Schandfleck im Club
Will man eine Lektion über politische Heuchelei und Doppelstandards erhalten, dann muss man sich an die Nato wenden. Die ist Partei im Krieg gegen einen aggressiven, imperial handelnden Angreifer, nämlich Russland. Sie lädt diesen Krieg als epischen Kampf gegen das schwärzeste Böse moralisch bis zum Anschlag auf – beschwichtigt und duldet solches jedoch in den eigenen Reihen. Gemeint ist die Türkei unter dem Vierteldemokraten Recep Tayyip Erdogan.
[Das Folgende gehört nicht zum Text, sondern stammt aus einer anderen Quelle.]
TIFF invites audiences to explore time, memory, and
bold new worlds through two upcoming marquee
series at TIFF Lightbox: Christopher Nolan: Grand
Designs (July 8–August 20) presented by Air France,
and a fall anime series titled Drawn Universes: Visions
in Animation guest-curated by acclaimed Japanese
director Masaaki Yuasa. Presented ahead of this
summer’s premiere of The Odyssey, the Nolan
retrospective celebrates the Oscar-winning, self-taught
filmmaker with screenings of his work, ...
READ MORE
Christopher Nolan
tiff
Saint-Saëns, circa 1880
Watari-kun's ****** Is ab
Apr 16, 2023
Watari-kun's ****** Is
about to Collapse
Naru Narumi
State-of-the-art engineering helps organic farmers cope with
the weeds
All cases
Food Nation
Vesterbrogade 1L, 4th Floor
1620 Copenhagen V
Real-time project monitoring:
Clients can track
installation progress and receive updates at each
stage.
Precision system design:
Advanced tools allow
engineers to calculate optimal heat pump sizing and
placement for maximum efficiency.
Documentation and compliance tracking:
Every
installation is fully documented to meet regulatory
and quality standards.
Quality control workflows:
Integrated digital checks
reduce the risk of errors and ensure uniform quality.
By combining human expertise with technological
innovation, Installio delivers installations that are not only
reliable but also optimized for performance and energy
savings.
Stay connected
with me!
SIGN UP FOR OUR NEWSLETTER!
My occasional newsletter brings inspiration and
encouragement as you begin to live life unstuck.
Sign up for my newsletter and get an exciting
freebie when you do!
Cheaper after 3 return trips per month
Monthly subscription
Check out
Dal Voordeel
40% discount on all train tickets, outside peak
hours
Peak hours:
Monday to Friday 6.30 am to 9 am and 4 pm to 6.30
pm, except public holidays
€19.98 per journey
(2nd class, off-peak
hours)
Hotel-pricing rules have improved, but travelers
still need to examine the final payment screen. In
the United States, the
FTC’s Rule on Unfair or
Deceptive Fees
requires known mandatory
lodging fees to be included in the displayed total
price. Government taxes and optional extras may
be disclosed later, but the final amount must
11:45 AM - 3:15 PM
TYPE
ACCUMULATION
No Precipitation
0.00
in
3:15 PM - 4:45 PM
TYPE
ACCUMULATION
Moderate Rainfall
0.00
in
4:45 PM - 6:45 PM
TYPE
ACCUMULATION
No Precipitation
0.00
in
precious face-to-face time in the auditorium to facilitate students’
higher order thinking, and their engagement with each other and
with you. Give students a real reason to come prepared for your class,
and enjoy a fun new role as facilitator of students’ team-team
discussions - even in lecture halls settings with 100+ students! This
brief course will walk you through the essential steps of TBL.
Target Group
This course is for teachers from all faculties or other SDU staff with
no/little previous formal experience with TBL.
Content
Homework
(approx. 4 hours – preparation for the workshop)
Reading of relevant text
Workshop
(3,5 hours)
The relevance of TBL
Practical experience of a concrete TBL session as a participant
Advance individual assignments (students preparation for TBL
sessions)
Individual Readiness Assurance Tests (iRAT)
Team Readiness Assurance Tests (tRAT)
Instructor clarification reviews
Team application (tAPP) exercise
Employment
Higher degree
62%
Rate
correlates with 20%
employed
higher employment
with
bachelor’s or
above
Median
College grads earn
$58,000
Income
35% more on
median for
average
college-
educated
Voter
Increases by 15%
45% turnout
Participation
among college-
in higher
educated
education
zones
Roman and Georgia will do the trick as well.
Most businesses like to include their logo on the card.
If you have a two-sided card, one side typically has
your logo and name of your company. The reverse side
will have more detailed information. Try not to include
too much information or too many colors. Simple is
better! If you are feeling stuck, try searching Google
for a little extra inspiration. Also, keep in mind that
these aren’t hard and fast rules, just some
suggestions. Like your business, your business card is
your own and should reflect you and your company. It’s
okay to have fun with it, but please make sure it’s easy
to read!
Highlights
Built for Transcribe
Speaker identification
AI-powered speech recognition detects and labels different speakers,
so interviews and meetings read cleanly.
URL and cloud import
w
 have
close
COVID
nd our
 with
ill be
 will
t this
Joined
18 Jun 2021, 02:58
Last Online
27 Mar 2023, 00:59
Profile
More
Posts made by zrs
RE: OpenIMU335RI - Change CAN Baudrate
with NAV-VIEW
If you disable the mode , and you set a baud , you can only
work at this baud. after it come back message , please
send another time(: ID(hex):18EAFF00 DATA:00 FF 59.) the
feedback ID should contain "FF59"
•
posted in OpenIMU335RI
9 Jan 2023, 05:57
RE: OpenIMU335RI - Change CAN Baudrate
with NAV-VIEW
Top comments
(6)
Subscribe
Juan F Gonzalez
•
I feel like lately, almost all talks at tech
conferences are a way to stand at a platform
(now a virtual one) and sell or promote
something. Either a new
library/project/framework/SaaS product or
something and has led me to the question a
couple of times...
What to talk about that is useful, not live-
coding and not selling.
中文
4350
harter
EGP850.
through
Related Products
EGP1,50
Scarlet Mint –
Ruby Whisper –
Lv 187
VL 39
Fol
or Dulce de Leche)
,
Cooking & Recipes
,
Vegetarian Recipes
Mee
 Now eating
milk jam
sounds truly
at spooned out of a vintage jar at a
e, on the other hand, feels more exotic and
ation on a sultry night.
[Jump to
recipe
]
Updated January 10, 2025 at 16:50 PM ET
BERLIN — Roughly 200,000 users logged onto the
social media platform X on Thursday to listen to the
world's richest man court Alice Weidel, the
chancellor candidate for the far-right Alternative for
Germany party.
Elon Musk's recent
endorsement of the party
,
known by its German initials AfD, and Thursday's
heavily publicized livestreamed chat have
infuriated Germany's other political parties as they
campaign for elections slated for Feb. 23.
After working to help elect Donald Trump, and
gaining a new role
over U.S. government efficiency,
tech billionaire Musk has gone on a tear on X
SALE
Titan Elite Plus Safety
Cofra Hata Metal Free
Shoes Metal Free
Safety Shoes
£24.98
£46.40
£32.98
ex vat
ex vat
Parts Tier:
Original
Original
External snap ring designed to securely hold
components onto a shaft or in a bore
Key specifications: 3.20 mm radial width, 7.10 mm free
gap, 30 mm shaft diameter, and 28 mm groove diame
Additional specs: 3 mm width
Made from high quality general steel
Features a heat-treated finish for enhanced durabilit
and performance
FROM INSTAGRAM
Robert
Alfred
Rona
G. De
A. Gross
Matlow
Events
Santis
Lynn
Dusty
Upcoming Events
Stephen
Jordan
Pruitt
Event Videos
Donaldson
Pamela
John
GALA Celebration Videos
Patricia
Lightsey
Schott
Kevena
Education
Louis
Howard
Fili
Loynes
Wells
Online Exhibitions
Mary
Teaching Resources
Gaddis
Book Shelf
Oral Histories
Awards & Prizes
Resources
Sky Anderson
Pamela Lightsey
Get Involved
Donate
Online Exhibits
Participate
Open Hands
Dessen Sündenregister ist mindestens ebenso lang wie das Wladimir Putins, seine Hände ebenso blutig und seine Pläne ebenso aggressiv. Seit Jahr und Tag besetzt die Türkei weite Teile eines fremden Landes, Syriens nämlich. Die Nato duldet das. Putin macht nichts anderes. Seit Jahr und Tag begeht die türkische Regierung nichts weniger als einen politischen, kulturellen und physischen Genozid an vermeintlich eigenen Staatsbürgern – den Kurden. Die Nato duldet das. Mit Genozid-Vorwürfen gegen Russland ist man dagegen im Westen schnell bei der Hand. Seit Jahr und Tag verweigert die türkische Regierung dem größten Volk ohne eigenen Staat – eben den Kurden – Staatlichkeit. Die Nato duldet das. Wenn aber die Ukraine Staatlichkeit verdient – warum dann nicht Kurdistan? Seit Jahr und Tag rasselt Erdogan im östlichen Mittelmeer mit dem Säbel, formuliert Gebietsansprüche an Griechenland. Die Nato duldet das. Ähnliche Rhetorik war von Wladimir Putin vor dem Ukrainekrieg zu hören. Man hat ihm nicht geglaubt. Das war ein schwerer Fehler. Seit 1974 besetzt die Türkei einen Teil des Territoriums des EU-Mitglieds Zypern. Die Nato duldet das. Die Abspaltung der Krim und des Donbass hingegen kritisierte Brüssel immer lautstark.
Doch die Nato duldet nicht nur. Sie leistet der türkischen Erpresser- und Drohpolitik sogar Vorschub. Generalsekretär Jens Stoltenberg äußert Verständnis für die türkische Blockade des schwedischen und finnischen Beitritts. Diese Länder wagen es, politische Sympathien für kurdische Belange nicht nur verbal zu äußern. Stoltenberg brachte es zudem nicht über sich, das aggressive Gebaren der Ex-Kolonialmacht Türkei gegen das bis 1829 von ihr geknechtete Griechenland zu rügen. So ermutigt man Despoten. Das ist keine Realpolitik.
Nun mag man sagen, die Türkei sei an der Südostflanke der Nato unverzichtbar. Das kann man so sehen. Dann sollte man aber nicht so tun, als sei sie ein Club moralisch blütenweißer Chorknaben, der die Rechtschaffenheit gepachtet hat.